▶ _EXERCISE AIM_
Every entry in the listing below has to be transcribed exactly.

▶ _RECORD EXCERPTS_
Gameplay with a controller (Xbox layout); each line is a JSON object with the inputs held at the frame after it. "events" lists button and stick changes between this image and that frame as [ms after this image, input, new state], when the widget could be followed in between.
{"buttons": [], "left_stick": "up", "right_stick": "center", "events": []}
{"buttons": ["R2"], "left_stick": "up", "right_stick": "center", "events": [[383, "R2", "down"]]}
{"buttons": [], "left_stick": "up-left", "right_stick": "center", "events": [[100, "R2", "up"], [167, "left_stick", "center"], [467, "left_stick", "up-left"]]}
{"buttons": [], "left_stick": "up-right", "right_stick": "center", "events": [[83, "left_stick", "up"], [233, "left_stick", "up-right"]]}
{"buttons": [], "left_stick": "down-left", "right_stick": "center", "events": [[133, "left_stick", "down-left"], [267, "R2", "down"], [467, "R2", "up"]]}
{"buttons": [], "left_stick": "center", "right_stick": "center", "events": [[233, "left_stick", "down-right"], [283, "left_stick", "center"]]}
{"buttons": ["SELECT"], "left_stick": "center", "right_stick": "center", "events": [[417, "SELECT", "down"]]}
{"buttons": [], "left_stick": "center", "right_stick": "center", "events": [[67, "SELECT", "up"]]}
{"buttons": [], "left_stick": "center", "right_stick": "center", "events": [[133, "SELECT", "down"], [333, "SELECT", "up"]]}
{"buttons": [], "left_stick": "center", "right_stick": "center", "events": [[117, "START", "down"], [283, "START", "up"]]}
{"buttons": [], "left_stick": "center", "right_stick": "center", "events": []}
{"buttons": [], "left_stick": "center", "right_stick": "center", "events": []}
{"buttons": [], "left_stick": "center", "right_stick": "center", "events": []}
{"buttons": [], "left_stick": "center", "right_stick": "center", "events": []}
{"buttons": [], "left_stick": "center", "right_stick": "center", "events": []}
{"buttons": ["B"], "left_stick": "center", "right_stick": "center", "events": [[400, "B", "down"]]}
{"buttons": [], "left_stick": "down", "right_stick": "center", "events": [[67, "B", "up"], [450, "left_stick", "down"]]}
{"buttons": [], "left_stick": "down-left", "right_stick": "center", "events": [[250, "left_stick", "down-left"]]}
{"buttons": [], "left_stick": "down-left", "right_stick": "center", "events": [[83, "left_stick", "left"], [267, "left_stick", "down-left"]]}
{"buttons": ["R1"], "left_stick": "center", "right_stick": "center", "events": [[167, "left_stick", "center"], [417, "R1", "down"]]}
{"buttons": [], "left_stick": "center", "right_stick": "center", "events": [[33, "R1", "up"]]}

▶ _RESULT_
Gameplay with a controller (Xbox layout); each line is a JSON object with the inputs held at the frame after it. "events" lists button and stick changes between this image and that frame as [ms after this image, input, new state], when the widget could be followed in between.
{"buttons": [], "left_stick": "up", "right_stick": "center", "events": []}
{"buttons": ["R2"], "left_stick": "up", "right_stick": "center", "events": [[383, "R2", "down"]]}
{"buttons": [], "left_stick": "up-left", "right_stick": "center", "events": [[100, "R2", "up"], [167, "left_stick", "center"], [467, "left_stick", "up-left"]]}
{"buttons": [], "left_stick": "up-right", "right_stick": "center", "events": [[83, "left_stick", "up"], [233, "left_stick", "up-right"]]}
{"buttons": [], "left_stick": "down-left", "right_stick": "center", "events": [[133, "left_stick", "down-left"], [267, "R2", "down"], [467, "R2", "up"]]}
{"buttons": [], "left_stick": "center", "right_stick": "center", "events": [[233, "left_stick", "down-right"], [283, "left_stick", "center"]]}
{"buttons": ["SELECT"], "left_stick": "center", "right_stick": "center", "events": [[417, "SELECT", "down"]]}
{"buttons": [], "left_stick": "center", "right_stick": "center", "events": [[67, "SELECT", "up"]]}
{"buttons": [], "left_stick": "center", "right_stick": "center", "events": [[133, "SELECT", "down"], [333, "SELECT", "up"]]}
{"buttons": [], "left_stick": "center", "right_stick": "center", "events": [[117, "START", "down"], [283, "START", "up"]]}
{"buttons": [], "left_stick": "center", "right_stick": "center", "events": []}
{"buttons": [], "left_stick": "center", "right_stick": "center", "events": []}
{"buttons": [], "left_stick": "center", "right_stick": "center", "events": []}
{"buttons": [], "left_stick": "center", "right_stick": "center", "events": []}
{"buttons": [], "left_stick": "center", "right_stick": "center", "events": []}
{"buttons": ["B"], "left_stick": "center", "right_stick": "center", "events": [[400, "B", "down"]]}
{"buttons": [], "left_stick": "down", "right_stick": "center", "events": [[67, "B", "up"], [450, "left_stick", "down"]]}
{"buttons": [], "left_stick": "down-left", "right_stick": "center", "events": [[250, "left_stick", "down-left"]]}
{"buttons": [], "left_stick": "down-left", "right_stick": "center", "events": [[83, "left_stick", "left"], [267, "left_stick", "down-left"]]}
{"buttons": ["R1"], "left_stick": "center", "right_stick": "center", "events": [[167, "left_stick", "center"], [417, "R1", "down"]]}
{"buttons": [], "left_stick": "center", "right_stick": "center", "events": [[33, "R1", "up"]]}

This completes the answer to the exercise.